Music
Taylor Swift Finally Revealed Her Co-Writer William Bowery's Real Identity
The Swifties were right all along.
Well, the Swifties have cracked the case once again. After months of fan speculation about the identity of one of her new co-writers, Taylor Swift revealed that boyfriend Joe Alwyn helped her write two Folklore songs under the pseudonym William Bowery. While speaking about the track "Exile" during her Disney+ concert film Folklore: The Long Pond Studio Sessions, the singer explained to collaborators Jack Antonoff and Aaron Dessner that Bowery couldn't join them to share his thoughts on the track — because he's not a real person.
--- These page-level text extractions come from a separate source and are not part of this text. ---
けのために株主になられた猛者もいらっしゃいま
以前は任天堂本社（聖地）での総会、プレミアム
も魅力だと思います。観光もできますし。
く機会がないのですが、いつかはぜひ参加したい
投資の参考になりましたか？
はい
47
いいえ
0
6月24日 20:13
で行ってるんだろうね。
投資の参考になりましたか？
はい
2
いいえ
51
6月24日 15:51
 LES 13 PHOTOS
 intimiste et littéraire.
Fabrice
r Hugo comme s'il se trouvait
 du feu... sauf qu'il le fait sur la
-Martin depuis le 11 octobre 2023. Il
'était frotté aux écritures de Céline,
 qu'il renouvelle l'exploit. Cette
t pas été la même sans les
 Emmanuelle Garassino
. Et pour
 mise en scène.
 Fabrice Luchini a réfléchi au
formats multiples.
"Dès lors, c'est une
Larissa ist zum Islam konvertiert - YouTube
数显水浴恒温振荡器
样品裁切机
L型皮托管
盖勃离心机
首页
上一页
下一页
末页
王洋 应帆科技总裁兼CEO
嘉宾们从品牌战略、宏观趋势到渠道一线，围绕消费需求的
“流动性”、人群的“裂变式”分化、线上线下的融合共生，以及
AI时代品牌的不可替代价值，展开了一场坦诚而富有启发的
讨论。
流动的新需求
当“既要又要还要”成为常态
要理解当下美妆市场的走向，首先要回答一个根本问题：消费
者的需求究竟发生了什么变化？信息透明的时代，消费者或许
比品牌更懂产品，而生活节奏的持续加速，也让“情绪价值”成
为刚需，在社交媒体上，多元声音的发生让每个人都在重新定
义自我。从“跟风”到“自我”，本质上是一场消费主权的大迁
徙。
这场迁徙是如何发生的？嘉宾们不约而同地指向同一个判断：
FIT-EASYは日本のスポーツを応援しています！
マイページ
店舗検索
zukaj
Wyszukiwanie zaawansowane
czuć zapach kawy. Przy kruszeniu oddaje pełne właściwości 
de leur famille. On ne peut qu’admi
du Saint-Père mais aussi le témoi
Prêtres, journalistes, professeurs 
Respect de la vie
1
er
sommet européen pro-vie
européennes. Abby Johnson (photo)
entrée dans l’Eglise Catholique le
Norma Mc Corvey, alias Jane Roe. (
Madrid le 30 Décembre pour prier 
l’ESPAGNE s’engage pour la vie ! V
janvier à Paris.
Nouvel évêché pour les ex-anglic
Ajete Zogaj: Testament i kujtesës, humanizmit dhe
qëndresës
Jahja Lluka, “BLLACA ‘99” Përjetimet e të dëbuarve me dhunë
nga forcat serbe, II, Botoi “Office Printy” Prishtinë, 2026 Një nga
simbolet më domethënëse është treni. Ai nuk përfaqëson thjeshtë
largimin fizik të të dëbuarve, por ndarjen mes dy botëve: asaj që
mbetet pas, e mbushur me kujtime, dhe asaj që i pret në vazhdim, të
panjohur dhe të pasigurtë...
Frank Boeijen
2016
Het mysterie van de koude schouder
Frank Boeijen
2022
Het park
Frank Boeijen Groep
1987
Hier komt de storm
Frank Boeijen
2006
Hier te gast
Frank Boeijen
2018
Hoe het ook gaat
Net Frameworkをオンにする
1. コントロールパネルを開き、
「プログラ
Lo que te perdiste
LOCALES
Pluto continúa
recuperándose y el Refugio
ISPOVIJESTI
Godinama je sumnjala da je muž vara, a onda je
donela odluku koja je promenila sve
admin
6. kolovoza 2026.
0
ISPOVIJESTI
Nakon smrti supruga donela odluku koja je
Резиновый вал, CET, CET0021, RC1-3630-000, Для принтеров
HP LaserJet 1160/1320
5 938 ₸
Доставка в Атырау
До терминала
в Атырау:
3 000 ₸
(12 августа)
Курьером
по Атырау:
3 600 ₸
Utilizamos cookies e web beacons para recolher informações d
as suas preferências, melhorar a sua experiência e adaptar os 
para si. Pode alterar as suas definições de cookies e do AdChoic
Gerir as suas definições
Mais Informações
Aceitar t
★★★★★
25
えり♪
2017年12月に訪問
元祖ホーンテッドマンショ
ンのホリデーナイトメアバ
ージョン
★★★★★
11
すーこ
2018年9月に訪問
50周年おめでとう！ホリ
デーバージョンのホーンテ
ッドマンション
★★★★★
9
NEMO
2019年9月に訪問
"So, William Bowery is Joe [Alwyn]... as we know," Swift revealed. She went on to explain that the actor, who is secretly a talented piano player, actually came up with the piano riff of and some of the first verse. "Joe plays piano beautifully and he's always just playing and making things up and kind of creating things," she said, adding that he wrote the piano part and sang Bon Iver's lines while they wrote the song. "I was entranced, and asked if we could keep writing that one," she said.
In addition to contributing the melody and some lyrics, Alwyn inspired the singer to make the song a duet. "It was pretty obvious it should be a duet because he's got such a low voice," Swift explained. "It sounded really good sung down there, in that register." (The song's bridge, meanwhile, was written by Bon Iver (aka Justin Vernon) after he was asked to sing on the track.)
"Exile" wasn't Alwyn's only contribution to Swift's seventh studio album; later in the film, the singer explained that she wrote fan-favorite track "Betty" with her boyfriend after hearing him sing the "entire, fully-formed chorus" in another room. "It was a step that we would never have taken because why would we have ever written a song together?" she said. "This was the first time we had a conversation where I came in and I was like, 'Hey, this could be really weird and we could hate this, so could we just, because we're in quarantine and there’s nothing else going on, could we just try to see what it’s like if we write this song together?'"
The couple's relationship survived the test — and it also inspired Swift to write "Betty" from the point of view of James, the two-timing boy at the center of her "teenage love triangle" trilogy of songs. "He was singing the chorus of it, and I thought it sounded really good from a masculine perspective. And I really liked that it seemed to be an apology," Swift continued, explaining that she's written many songs from the female perspective about yearning for an apology.
Swift herself has written songs under a pseudonym in the past, most famously helping ex Calvin Harris write "This Is What You Came For" as Nils Sjoberg. "Amazing lyric writer and she smashed it as usual," the producer confirmed in a since-deleted tweet back in 2016. In a recent conversation with Paul McCartney for Rolling Stone, Swift revealed that she created the identity by combining "two of the most popular names of Swedish males."
While she noted that it was fun to keep her contributions hidden for a bit, Swift explained that the real reason she likes to sometimes use a pen name is to create without the pressure of having her own identity attached to the project. "I think, when a pseudonym comes in is when you still have a love for making the work and you don't want the work to become overshadowed by this thing that's been built around you, based on what people know about you. And that's when it's really fun to create fake names and write under them," she explained. Clearly, Alwyn — excuse us, William Bowery — feels the same way.